LAW 1: No matter how bad your last shot was, the worst is yet to come. This law does not expire on the 18th hole, since it has the supernatural tendency to extend over the course of a lifetime.
LAW 2: Your best round of golf will be followed almost immediately by your worst round ever. The probability of the latter increases with the number of people you tell about the former.
LAW 3: Brand new golf balls are water-magnetic. Though this cannot be proven in the lab, it is a known fact that the more expensive the golf ball, the greater its attraction to water.
LAW 4: Golf balls never bounce off of trees back into play. If one does, the tree is breaking a law & should be cut down.

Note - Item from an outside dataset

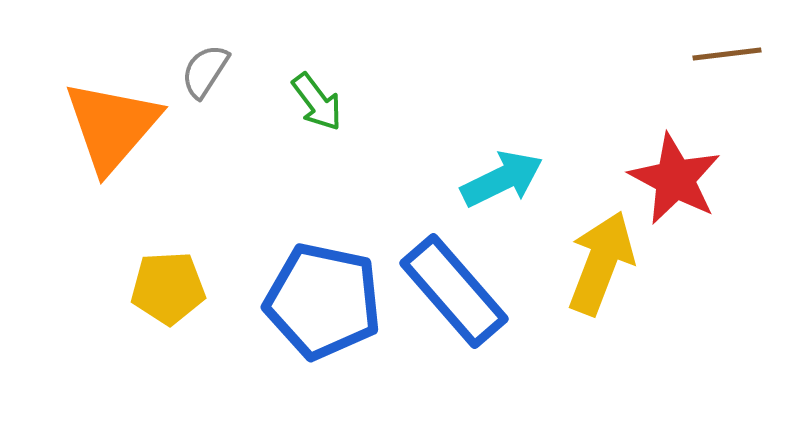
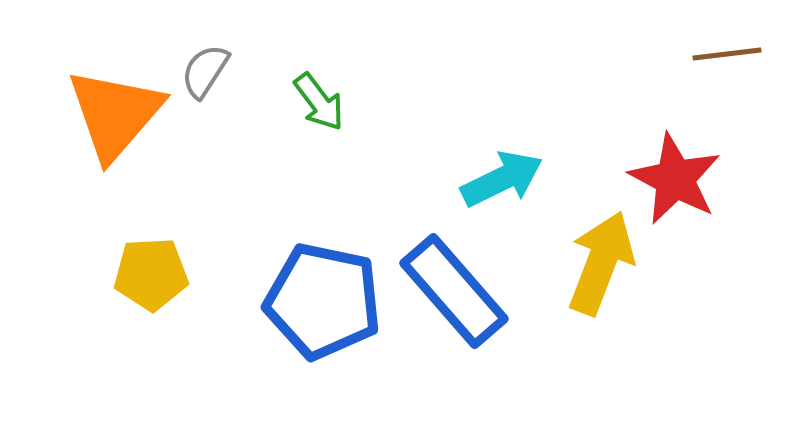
green arrow: moved 2 px right
orange triangle: moved 3 px right, 12 px up
yellow pentagon: moved 17 px left, 14 px up
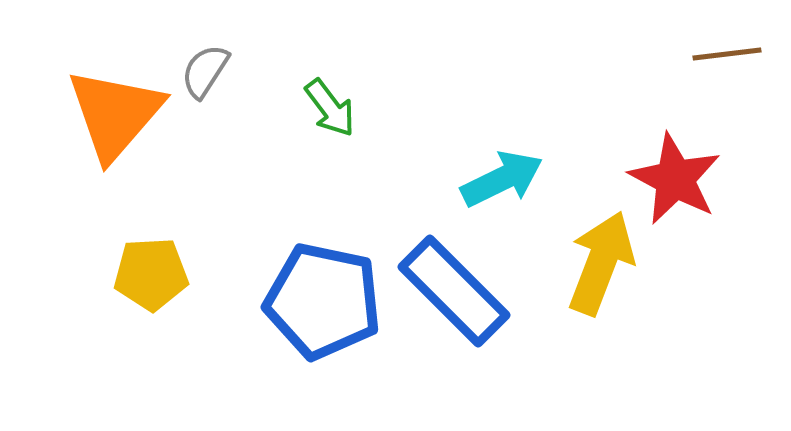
green arrow: moved 11 px right, 6 px down
blue rectangle: rotated 4 degrees counterclockwise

LAW 5: No matter what causes a golfer to muff a shot, all his playing partners must solemnly chant "You looked up," or invoke the wrath of the universe.
LAW 6: The higher a golfer's handicap, the more qualified he deems himself as an instructor.
LAW 7: Every par-3 hole has a secret desire to humiliate golfers.
LAW 8: Topping a 3-iron is the most painful torture known to man.
LAW 9: Palm trees eat golf balls. (Adopted From www.surfersam.com)
LAW 10: Sand is alive. If it isn't, how do you explain the way it works against you?
LAW 11: Golf carts always run out of juice at the farthest point from the clubhouse.
LAW 12: A golfer hitting into your group will always be bigger than anyone in your group. Likewise, a group you accidentally hit into will consist of a football player, a professional wrestler, a convicted murderer and an IRS agent -- or some similar combination.
LAW 13: All 3-woods are possessed by demons.
LAW 14: Golf balls from the same "sleeve" tend to follow one another. (See Law 3).
LAW 15: A severe slice is a thing of awesome power and beauty.
LAW 16: When they say "Nice lag," it usually means "Lousy putt." Similarly, "Tough break" usually means "Way to miss an easy one, sucker."
LAW 17: The person you would most hate to lose to will always be the one who beats you.
LAW 18: The last three holes will automatically adjust your score to what it really should be.
LAW 19: Golf should be given up at least twice per month.
LAW 20: All vows taken on a golf course shall be valid only until the sunset.